Anti-Semitism and the Yellow-Vest Demonstrations Illustrate the Depth of Europe’s Problem

February 20, 2019 | Daniel Johnson
About the author: Daniel Johnson, the founding editor (2008-2018) of the British magazine Standpoint, is now the founding editor of TheArticle and a regular contributor to cultural and political publications in the UK and the U.S.

On Saturday, a group of “yellow-vest” protestors in Paris recognized the philosopher and public intellectual Alain Finkielkraut and turned on him, yelling anti-Semitic epithets. Finkielkraut, who has never hesitated to identify himself as a Jew and a Zionist, has from its inception supported the yellow-vest movement’s criticism of Emmanuel Macron’s economic policies. But this was not the first or only instance of anti-Semitism in the movement—and elsewhere in Europe. Daniel Johnson comments:

As many as 44 percent of self-identified “yellow vests” believe that the world is ruled by Zionists. They see Macron as a puppet of his former employer, the Rothschild bank. Some 22 percent of the French public as a whole agrees with them. . . .

[A]ll over Europe, Jews repeatedly tell pollsters that they are experiencing anti-Semitism as a fact of everyday life. Many are considering emigration to Israel or the United States. None feels safe on a continent with a fast-growing Muslim population, many of whom have imported hostile attitudes toward Jews from their countries of origin. The problem, though, goes wider and deeper. Finkielkraut is among those to have criticized the European establishment for its craven attitude toward Islamists and its betrayal of Israel.

What is to be done? Clearly, Europe has done a lousy job of educating young people, whatever their origins. But we are also confused about how to go about this task. A distinguished Jewish academic in America recently told me that the constant reiteration of images of the Holocaust, reinforced by school visits to camps, museums, and memorials, might be counterproductive. “I don’t want people to be indoctrinated with the idea that the Jews can all be killed,” she said. “I want them to see that we are normal people, that Israel is a normal country, that Jews are neither victims nor manipulators, but just like everyone else.”

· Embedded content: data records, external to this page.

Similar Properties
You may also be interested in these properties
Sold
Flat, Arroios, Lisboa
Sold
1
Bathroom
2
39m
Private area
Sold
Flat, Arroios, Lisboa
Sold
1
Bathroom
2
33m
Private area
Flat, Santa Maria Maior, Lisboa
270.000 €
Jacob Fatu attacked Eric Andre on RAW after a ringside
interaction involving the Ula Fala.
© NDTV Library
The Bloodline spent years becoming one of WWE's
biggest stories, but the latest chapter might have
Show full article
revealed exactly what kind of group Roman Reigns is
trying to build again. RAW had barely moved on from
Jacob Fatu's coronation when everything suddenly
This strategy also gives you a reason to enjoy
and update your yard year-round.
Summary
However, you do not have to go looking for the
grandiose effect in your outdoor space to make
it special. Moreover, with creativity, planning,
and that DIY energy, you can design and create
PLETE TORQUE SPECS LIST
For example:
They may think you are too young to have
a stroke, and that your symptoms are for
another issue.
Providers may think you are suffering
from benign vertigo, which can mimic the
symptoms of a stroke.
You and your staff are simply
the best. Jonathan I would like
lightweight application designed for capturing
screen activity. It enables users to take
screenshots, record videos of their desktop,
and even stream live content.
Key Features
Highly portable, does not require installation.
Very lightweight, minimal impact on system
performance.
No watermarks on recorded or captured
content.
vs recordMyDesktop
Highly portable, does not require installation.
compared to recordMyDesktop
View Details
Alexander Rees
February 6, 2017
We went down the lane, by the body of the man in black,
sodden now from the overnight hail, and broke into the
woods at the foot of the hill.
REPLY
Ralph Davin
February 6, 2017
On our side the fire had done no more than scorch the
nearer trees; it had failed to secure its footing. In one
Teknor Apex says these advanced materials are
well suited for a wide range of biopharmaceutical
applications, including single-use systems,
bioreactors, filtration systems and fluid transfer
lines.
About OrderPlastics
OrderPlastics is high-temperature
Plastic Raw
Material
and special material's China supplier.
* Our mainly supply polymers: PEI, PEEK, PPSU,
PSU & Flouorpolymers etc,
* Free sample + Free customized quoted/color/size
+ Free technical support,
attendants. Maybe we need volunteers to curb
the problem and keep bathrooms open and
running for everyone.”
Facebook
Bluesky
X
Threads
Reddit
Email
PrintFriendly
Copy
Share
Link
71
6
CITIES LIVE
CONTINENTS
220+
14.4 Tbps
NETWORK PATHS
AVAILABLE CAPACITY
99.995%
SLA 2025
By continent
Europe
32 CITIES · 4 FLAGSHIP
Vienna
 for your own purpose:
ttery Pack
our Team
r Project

She has a point. It is essential that Europeans learn about the Holocaust, yet it is not enough. They also need to learn how Jews have survived and flourished since. And that means accepting and, yes, embracing the state of Israel as the Jewish homeland promised by the Balfour Declaration a century ago. A specter is haunting Europe—the specter of anti-Semitism. Unless it is exorcised, it will destroy us.